厄介なのはそれをアリスにも勧めてきたりおしつけたりする事だ。
「ケムシさんとほうれん草炒めたの食べるですぅ♪」
「バレンタインにはクモさんですぅ♪」
「蛇さんアリスさんに巻いてあげるですぅ♪」
こんな状態が何日も何日も続いた。
「今…なんと言ったですか?」
いつものメルの間延びした口調がなくなる。
そしてその表情はやや殺気が含まれ、体からはヒュオォッと黒い気が沸いて出ていた。
「すみませんが私これから行かなきゃいけない所があるので…」
勇者で無くなった今ここにいる理由は無く家に帰っていつもの生活に戻りたい。
家族にも心配かけたくない、今頃ディアナも心配しているだろう。
勿論、友達も…。
「メルの親切がそんなに気に入らないですか?」
メルは更に凄むようにアリスに問いかける。
アリスはあまりのメルの豹変にガクガクとし冷や汗が自然と垂れる。
「ち、違います…家のみんなが…心配…してるから…」
アリスは泣きそうになりながらもメルに一生懸命説得する。
「心配いりませぇん♪どのみち人はいつか親離れするですぅ♪それは早ければ早い程良いんですぅ♪」
メルは逆に説得し返す。
「で、でも私勉強しなくちゃだし…単位も…」
「そんなにメルから離れたいんですか?」
メルはジト目となり、顔半分が闇に覆われ、声にはドスが効いてくる。
そして大地なのか植物なのかわからないその地形から大きな蔓が生きているかのごとく蠢き、その蔓は獲物を射るようにアリスめがけて飛ばされる。
「いっ!?」
アリスはその植物の蔓に締め付けられる。
「これだけ優しくしてあげたのに!親切にしてあげたのになんで貴女はメルの愛を受け入れてくれないんですかあぁ!??」
その蔓はメルの放ったもので、ある程度成長して丈夫にしなやかになったもの。
締め付ければ締め付ける程簡単に致命傷をあたえてしまう殺人兵器にもなり得る。
「もうサンタさんとかどうでも良いですぅ!お前はメルが殺してメルも死ぬですううぅ!!!」
メルのその表情はもはや正気の沙汰ではなく、殺気に満ちてギラギラと殺人を喜ぶようなキラーの目、血に飢えた狼のように涎を垂らし、血が噴き出んとばかりに血管が浮き出ていた。
(私…この人に殺されるっ!)
アリスは締め付けようとする首元を両手で掴んで広げようとするが、メルの蔓を締め付ける強度がそれに勝り、アリスは絶対絶命の危機に立たされる。
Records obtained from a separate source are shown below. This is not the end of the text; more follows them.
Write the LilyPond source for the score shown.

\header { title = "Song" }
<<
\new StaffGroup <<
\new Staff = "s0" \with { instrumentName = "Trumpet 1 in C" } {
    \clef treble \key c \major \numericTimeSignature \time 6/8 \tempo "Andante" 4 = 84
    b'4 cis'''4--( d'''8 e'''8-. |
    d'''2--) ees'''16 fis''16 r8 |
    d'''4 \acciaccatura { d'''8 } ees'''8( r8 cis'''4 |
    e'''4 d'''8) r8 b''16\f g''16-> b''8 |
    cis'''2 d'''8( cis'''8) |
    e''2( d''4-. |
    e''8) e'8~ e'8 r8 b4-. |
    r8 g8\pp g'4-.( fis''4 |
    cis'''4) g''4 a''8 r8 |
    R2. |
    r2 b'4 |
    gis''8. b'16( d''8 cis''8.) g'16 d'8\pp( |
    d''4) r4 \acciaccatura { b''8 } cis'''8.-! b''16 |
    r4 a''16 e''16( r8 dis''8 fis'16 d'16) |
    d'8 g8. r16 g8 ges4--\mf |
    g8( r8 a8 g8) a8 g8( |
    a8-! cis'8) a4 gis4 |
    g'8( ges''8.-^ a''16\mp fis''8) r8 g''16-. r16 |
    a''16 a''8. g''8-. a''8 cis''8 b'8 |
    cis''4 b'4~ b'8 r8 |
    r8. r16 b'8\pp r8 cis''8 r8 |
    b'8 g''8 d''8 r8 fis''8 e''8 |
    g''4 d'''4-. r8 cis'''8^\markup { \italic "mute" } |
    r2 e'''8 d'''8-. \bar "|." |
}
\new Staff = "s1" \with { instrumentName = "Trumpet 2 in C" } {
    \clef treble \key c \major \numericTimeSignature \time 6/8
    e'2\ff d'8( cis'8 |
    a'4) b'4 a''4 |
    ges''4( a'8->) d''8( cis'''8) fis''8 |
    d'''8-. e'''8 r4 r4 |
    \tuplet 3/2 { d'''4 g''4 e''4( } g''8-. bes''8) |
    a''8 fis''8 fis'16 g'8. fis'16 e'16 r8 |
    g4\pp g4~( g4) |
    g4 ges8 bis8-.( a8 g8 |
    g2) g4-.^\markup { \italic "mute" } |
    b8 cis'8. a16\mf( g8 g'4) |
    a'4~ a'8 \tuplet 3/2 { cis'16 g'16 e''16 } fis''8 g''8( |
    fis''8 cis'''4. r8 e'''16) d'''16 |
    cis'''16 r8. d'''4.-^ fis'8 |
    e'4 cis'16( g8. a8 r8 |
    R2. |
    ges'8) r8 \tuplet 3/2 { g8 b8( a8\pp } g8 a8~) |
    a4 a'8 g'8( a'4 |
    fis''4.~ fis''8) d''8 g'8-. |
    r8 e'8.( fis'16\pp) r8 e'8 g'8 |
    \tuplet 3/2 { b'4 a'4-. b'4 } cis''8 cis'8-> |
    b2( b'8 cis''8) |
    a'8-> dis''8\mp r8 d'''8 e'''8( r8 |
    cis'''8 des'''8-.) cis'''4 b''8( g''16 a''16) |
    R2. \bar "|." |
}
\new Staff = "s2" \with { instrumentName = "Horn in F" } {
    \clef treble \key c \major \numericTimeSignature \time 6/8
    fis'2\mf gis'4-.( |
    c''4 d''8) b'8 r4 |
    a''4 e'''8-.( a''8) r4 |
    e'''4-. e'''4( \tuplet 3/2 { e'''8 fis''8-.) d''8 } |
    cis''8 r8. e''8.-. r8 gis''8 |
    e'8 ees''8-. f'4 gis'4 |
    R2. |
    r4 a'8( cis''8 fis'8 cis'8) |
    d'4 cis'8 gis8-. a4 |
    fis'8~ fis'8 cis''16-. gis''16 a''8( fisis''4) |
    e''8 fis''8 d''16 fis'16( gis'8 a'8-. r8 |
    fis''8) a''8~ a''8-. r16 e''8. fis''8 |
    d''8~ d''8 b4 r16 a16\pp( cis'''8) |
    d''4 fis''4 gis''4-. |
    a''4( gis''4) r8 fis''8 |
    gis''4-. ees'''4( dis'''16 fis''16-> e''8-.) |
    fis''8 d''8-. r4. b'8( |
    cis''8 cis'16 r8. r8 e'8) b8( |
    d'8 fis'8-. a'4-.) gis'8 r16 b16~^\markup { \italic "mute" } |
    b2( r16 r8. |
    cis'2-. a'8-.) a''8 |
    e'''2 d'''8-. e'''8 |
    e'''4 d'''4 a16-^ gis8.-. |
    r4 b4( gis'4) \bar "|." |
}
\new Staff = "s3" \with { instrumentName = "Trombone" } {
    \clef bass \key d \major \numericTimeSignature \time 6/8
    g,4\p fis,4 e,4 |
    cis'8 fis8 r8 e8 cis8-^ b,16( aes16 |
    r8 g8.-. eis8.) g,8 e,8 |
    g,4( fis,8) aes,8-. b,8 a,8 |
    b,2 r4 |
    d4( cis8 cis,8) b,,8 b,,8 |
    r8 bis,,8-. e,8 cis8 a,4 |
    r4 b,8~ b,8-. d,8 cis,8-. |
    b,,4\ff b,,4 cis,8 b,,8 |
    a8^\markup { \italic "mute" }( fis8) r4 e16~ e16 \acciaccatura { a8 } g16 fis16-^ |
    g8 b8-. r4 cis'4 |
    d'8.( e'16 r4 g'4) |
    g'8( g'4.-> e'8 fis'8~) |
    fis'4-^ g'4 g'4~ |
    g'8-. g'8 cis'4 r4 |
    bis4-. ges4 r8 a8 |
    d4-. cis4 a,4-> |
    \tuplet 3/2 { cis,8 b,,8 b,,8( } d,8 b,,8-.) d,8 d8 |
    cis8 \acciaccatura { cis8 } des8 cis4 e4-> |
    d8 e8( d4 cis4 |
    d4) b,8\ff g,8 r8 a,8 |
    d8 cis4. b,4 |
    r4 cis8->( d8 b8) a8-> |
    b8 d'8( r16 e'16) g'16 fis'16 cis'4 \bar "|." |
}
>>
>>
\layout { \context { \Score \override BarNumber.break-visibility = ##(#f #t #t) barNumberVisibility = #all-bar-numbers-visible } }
こんな時、アリスを締め付けていた蔓にかまいたちが飛んできてその蔓はパックリと空いてボトリと下に落ちる。
アリスは地に手と膝を落とし「ゲホゲホ」と咳き込む。
「誰ですかあ!??」
「愛が強いのは結構だがストーカーになるのは良くないぜ!!」
そこに現れたのは薄い茶髪のハンサム。
「大山結城!邪魔するなですぅ!!」
怒りで目を充血させたメルが吼える。
「メルの可愛い植物ちゃん!アリスと共にあのキザ野郎も締め殺してやるですぅ!!!」
「そう簡単にいくかな?ウィングブレード!!」
ユウはメルから放たれた蔓を次々と斬り裂く。
その後ユウは大きな鷲の姿となった。
ユウは文字通りアリスを鷲掴みにして空を羽ばたく。
「アリスちゃんを返すですうぅ!!」
「こいつは今晩のおかずだ!お前には渡さねぇ!!」
(え?え?おかずって何!?私どうなっちゃうの!??)
アリスは焦りと混乱を隠せないままユウにどこかに連れ去られた。